This browser is not actively supported anymore. For the best passle experience, we strongly recommend you upgrade your browser.
| 1 minute read

Will it make any practical difference if scientists finally crack the nuclear fusion nut?

This morning David Abel reports in The Boston Globe reports that scientists at MIT and elsewhere have made significant progress toward doing something that has long been thought impossible -- harnessing nuclear fusion to satisfy all of our energy needs without climate-warming air emissions and without generating radioactive waste.

In fact, I was surprised to read, an MIT spinoff is currently building a prototype of a fusion reactor in Devens, Massachusetts.

On the one hand, this would seem to be incredibly good news during an otherwise greatly diminished holiday season.  On the other hand, would it make any practical difference in the United States if scientists accomplish this Nobel Prize-worthy end?   
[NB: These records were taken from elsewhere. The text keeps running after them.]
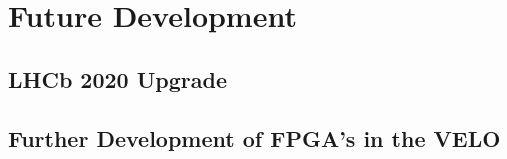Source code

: \section{Future Development}

	\subsection{LHCb 2020 Upgrade}

	\subsection{Further Development of FPGA's in the VELO}

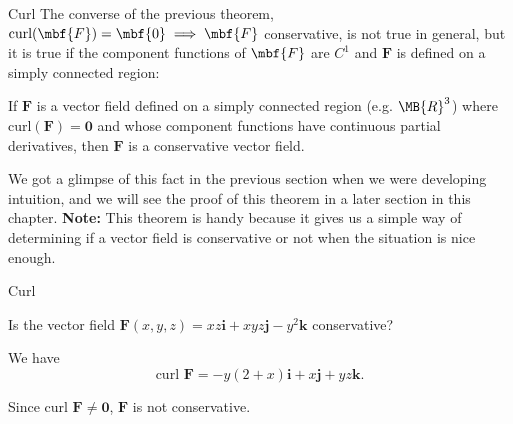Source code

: \documentclass[11pt,english,
handout
]{beamer}
\begin{document}
\begin{frame}[t]{Curl}
\small
The converse of the previous theorem, $\text{curl}(\mbf{F})=\mbf{0} \implies \mbf{F}$ conservative, is not true in general, but it is true if the component functions of $\mbf{F}$ are $C^1$ and $\mathbf{F}$ is defined on a simply connected region:\pause 

\lspace
\begin{theorem}
If $\mathbf{F}$ is a vector field defined on a simply connected region (e.g. $\MB{R}^3$) where $\text{curl}(\mathbf{F})=\mathbf{0}$ and whose component functions have continuous partial derivatives, then $\mathbf{F}$ is a conservative vector field.
\end{theorem}\pause

\lspace
We got a glimpse of this fact in the previous section when we were developing intuition, and we will see the proof of this theorem in a later section in this chapter. \pause \textbf{Note:} This theorem is handy because it gives us a simple way of determining if a vector field is conservative or not when the situation is nice enough.
\end{frame}













\begin{frame}[t]{Curl}
\begin{example}
Is the vector field $\mathbf{F}(x,y,z)=xz\mathbf{i}+xyz\mathbf{j}-y^2\mathbf{k}$ conservative?\pause

\lspace
We have
\[
\text{curl }\mathbf{F}=-y(2+x)\mathbf{i}+x\mathbf{j}+yz\mathbf{k}.
\]\pause 

Since curl $\mathbf{F}\neq\mathbf{0}$, $\mathbf{F}$ is not conservative.
\end{example}
\end{frame}
\end{document}
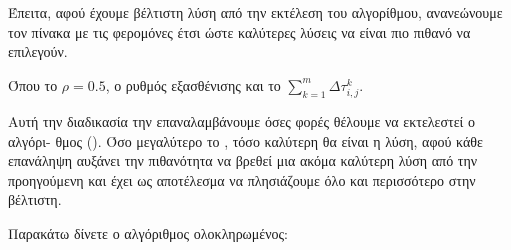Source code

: Έπειτα, αφού έχουμε βέλτιστη λύση από την εκτέλεση του αλγορίθμου, ανανεώνουμε τον πίνακα με τις φερομόνες έτσι ώστε καλύτερες λύσεις να είναι πιο πιθανό να επιλεγούν.

Όπου το $ρ=0.5$, ο ρυθμός εξασθένισης και  το $\sum_{k=1}^{m}{Δτ^k_{i,j}}$. 


Αυτή την διαδικασία την επαναλαμβάνουμε όσες φορές θέλουμε να εκτελεστεί ο αλγόρι- θμος (). Όσο μεγαλύτερο το , τόσο καλύτερη θα είναι η λύση, αφού κάθε επανάληψη αυξάνει την πιθανότητα να βρεθεί μια ακόμα καλύτερη λύση από την προηγούμενη και έχει ως αποτέλεσμα να πλησιάζουμε όλο και περισσότερο στην βέλτιστη.

Παρακάτω δίνετε ο αλγόριθμος ολοκληρωμένος:



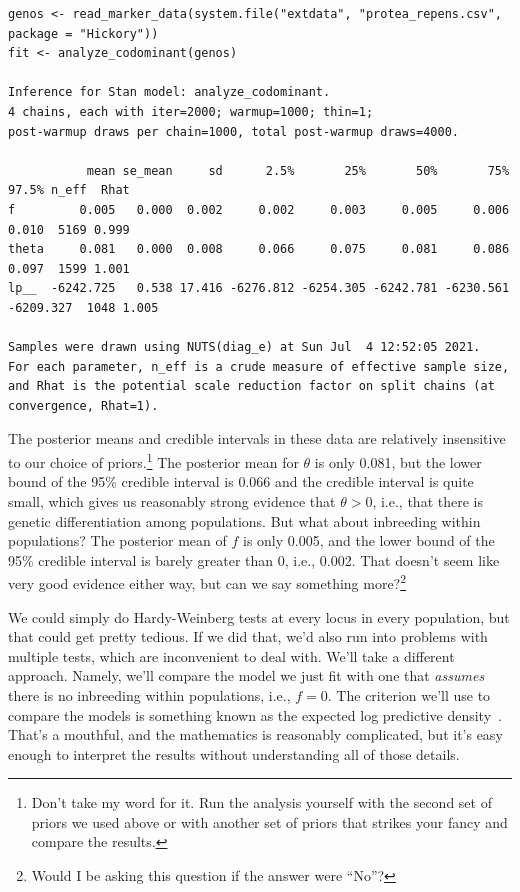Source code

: \documentclass[12pt]{article}
\begin{document}
{\small
\begin{verbatim}
genos <- read_marker_data(system.file("extdata", "protea_repens.csv", package = "Hickory"))
fit <- analyze_codominant(genos)

Inference for Stan model: analyze_codominant.
4 chains, each with iter=2000; warmup=1000; thin=1; 
post-warmup draws per chain=1000, total post-warmup draws=4000.

           mean se_mean     sd      2.5%       25%       50%       75%     97.5% n_eff  Rhat
f         0.005   0.000  0.002     0.002     0.003     0.005     0.006     0.010  5169 0.999
theta     0.081   0.000  0.008     0.066     0.075     0.081     0.086     0.097  1599 1.001
lp__  -6242.725   0.538 17.416 -6276.812 -6254.305 -6242.781 -6230.561 -6209.327  1048 1.005

Samples were drawn using NUTS(diag_e) at Sun Jul  4 12:52:05 2021.
For each parameter, n_eff is a crude measure of effective sample size,
and Rhat is the potential scale reduction factor on split chains (at 
convergence, Rhat=1).
\end{verbatim}
}

The posterior means and credible intervals in these data are
relatively insensitive to our choice of priors.\footnote{Don't take my
  word for it. Run the analysis yourself with the second set of priors
  we used above or with another set of priors that strikes your fancy
  and compare the results.} The posterior mean for $\theta$ is only
0.081, but the lower bound of the 95\% credible interval is 0.066 and
the credible interval is quite small, which gives us reasonably strong
evidence that $\theta > 0$, i.e., that there is genetic
differentiation among populations. But what about inbreeding within
populations? The posterior mean of $f$ is only 0.005, and the lower
bound of the 95\% credible interval is barely greater than 0, i.e.,
0.002. That doesn't seem like very good evidence either way, but can
we say something more?\footnote{Would I be asking this question if the
  answer were ``No''?}

We could simply do Hardy-Weinberg tests at every locus in every
population, but that could get pretty tedious. If we did that, we'd
also run into problems with multiple tests, which are inconvenient to
deal with. We'll take a different approach. Namely, we'll compare the
model we just fit with one that {\it assumes\/} there is no inbreeding
within populations, i.e., $f = 0$. The criterion we'll use to compare
the models is something known as the expected log predictive
density~\cite{Vehtari-etal-2017}. That's a mouthful, and the
mathematics is reasonably complicated, but it's easy enough to
interpret the results without understanding all of those details.
\end{document}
Given the weaponization of our courts by NIMBYs (and in some cases the fossil fuel advocates who support them) to kill or at least significantly delay so many other climate-friendly energy projects -- Cape Wind, New England Clean Energy Connect, and Vineyard Wind to name only a few -- how long do we think it would take to obtain the permissions necessary to build nuclear fusion plants around the country and then to defend those permits in court?

Kudos to Elizabeth Turnbull Henry, leader of the Environmental League of Massachusetts, for saying out loud "it’s good to have a lot of different horses in the race.”  The race to which Ms. Turnbull Henry refers is the race for the survival of our planet so her exclamation shouldn't be as controversial as it most certainly will be in some quarters.

While the scientists continue their critically important work, I hope our elected leaders will do their part by eliminating or at least streamlining the litigation obstacles that are impeding clean energy projects that can't happen soon enough.

“We have come a long way,” said Bob Mumgaard, CEO of Commonwealth Fusion Systems, who compared their advance to similar breakthroughs that made flight possible. “We’re a pretty conservative science bunch, but we’re pretty confident.” With some $2 billion raised in recent years — more than any of the other fusion startups — his company is racing to prove that their prototype, called SPARC, will produce more energy than it consumes in 2025. If they succeed, the company plans to start building their first power plant several years afterward. Ultimately, he said, their goal is to help build 10,000 200-megawatt fusion power plants around the world, enough to replace nearly all fossil fuels.